== WHAT TO PRODUCE ==
Every record below is to be copied exactly, with its images omitted.
----- DATA
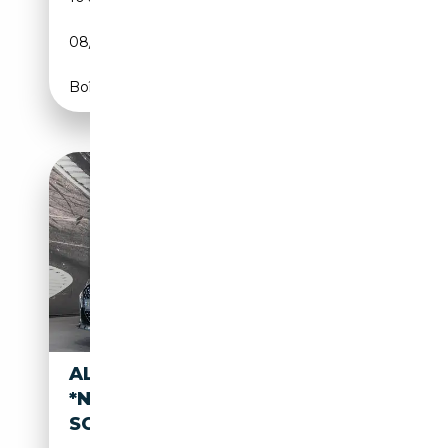
08/2024
495 CH (364 kW)
Boîte automatique
ALPINA B4 GT GRAN COUPE
*NR. 50 / BREWSTER GREEN /
SCHUIF-/K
----------
== OUTPUT OF THE EXERCISE ==
08/2024
495 CH (364 kW)
Boîte automatique
ALPINA B4 GT GRAN COUPE
*NR. 50 / BREWSTER GREEN /
SCHUIF-/K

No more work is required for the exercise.